There was a choice. Wait for the start of Lost in the Backstage Cafe in the back part of the Bagdad Theater and Pub, where TVs were showing the NBA playoffs, or wait for the start of Lost in the front pub. Might have friends show up in either place, come to think of it; I know plenty of basketball fans. I could eat in either place. But what made me decide last Tuesday to go to the front as usual wasn't just that it was my usual thing to do before Lost at the Bagdad, but that, at that moment, I wasn't really in a sports-following mood.

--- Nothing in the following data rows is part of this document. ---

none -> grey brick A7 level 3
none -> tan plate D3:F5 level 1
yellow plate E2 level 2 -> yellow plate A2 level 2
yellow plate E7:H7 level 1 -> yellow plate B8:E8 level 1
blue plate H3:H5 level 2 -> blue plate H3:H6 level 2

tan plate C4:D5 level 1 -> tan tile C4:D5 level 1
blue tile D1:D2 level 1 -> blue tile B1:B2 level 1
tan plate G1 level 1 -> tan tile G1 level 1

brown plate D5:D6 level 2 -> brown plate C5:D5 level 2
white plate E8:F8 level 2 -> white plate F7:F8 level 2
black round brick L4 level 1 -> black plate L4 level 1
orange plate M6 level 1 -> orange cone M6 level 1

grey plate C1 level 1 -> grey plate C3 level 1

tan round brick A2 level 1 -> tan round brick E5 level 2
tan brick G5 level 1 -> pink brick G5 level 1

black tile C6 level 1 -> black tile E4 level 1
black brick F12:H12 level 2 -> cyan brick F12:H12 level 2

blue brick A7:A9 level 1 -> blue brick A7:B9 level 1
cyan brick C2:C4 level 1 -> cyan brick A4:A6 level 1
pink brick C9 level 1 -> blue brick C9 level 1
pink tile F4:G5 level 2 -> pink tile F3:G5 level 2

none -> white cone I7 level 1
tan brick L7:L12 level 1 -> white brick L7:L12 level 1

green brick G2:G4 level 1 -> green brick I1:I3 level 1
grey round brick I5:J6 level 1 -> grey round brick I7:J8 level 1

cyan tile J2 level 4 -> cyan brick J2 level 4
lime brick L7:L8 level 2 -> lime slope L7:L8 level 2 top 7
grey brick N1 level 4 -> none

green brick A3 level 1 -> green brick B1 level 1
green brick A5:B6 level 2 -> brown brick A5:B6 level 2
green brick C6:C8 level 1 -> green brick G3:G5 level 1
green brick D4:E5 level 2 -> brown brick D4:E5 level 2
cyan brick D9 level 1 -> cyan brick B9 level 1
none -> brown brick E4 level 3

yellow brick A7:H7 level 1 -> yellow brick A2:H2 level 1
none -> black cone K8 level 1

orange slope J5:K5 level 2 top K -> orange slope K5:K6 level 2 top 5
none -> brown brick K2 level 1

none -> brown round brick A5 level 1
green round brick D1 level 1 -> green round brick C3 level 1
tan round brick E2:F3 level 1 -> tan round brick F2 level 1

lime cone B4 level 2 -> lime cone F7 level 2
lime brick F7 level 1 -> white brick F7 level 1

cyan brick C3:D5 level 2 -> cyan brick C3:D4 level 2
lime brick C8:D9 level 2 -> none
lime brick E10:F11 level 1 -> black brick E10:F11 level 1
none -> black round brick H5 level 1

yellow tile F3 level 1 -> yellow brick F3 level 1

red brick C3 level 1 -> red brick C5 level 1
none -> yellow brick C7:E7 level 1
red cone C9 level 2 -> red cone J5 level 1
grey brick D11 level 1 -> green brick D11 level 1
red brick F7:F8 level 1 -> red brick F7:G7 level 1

That happens. I'm much more invested in the NFL, as my fall and winter journal entries make clear, but I can follow other sports. I've given glancing attention to the NBA this season, especially the Blazers. I've followed the Blazers much more closely in the past, in the 90s era of Clyde Drexler, Buck Williams, Kevin Duckworth and the mid-90s move to the Rose Garden Arena. (By the way, my first impression of that arena in 1994 was that I saw it and thought of the crashed Starship Enterprise saucer section in Star Trek: Generations.) It helped that my dad's parents, still around at the time, were BIG Blazers fans, and my cousins Jeff and Cindy were developing fans, too, so the family watched plenty of games. I attended one, too. The Blazers broke my (and many many other Portlanders') hearts in the 2000 playoffs Game 7 fourth-quarter collapse, which people are STILL pissed about. They could've beat the Lakers! They just deflated! And later came the Era of Troubles (when the team earned a derisive nickname I'd rather not use), and I just cringed more and more at the Blazers. That was one of the factors in my not following basketball so much. But that I've come up with this verbiage this quickly shows that, at some level, I definitely still care about this stuff.

And I've been following people who REALLY care about this stuff: longer-term and more involved Blazers fans, who boggled at all the injuries this season and the Blazers' frequent ability to still perform with so much of the team hurt or flat-out out of commission. To get to the playoffs with that much on-court drama (even COACH McMILLAN got hurt) shows a lot of heart, to use a sports cliche. Many friends of mine, and a fair amount of my family (save my dad's parents, who are no longer with us), have kept following and supporting the team, and cringing, but cringing for better reasons than the embarrassing behavior the team was known for some years ago. No, it's because we all know what getting hurt feels like. We can sympathize.

See? Lot of drama, as sports can provide, in that controlled in-the-court (or, for football, baseball or soccer, in-the-field) way, and I *can* get into it.

I wasn't into it Tuesday night.

I'm more into it tonight.

Right now my TV's on to Game 3 of the Portland Blazers-Phoenix Suns (and it's a frustrating game, I can tell you), and my radio is on to the Portland Timbers minor-league soccer game happening at PGE Park, across the river from the Rose Garden. The Timbers are doing much better -- they're ahead, for one thing (3-0 against the St. Louis expansion minor-league soccer team) -- and the crowd is excited, both for the game and for the coming move-up to major league soccer, which happens next season. I know lots of Timbers fans. I'm starting to absorb their enthusiasm, too. And so I predict I'll be in the sports-watching mood more often this year. And next year. And probably next year...
Tags: portland, sport!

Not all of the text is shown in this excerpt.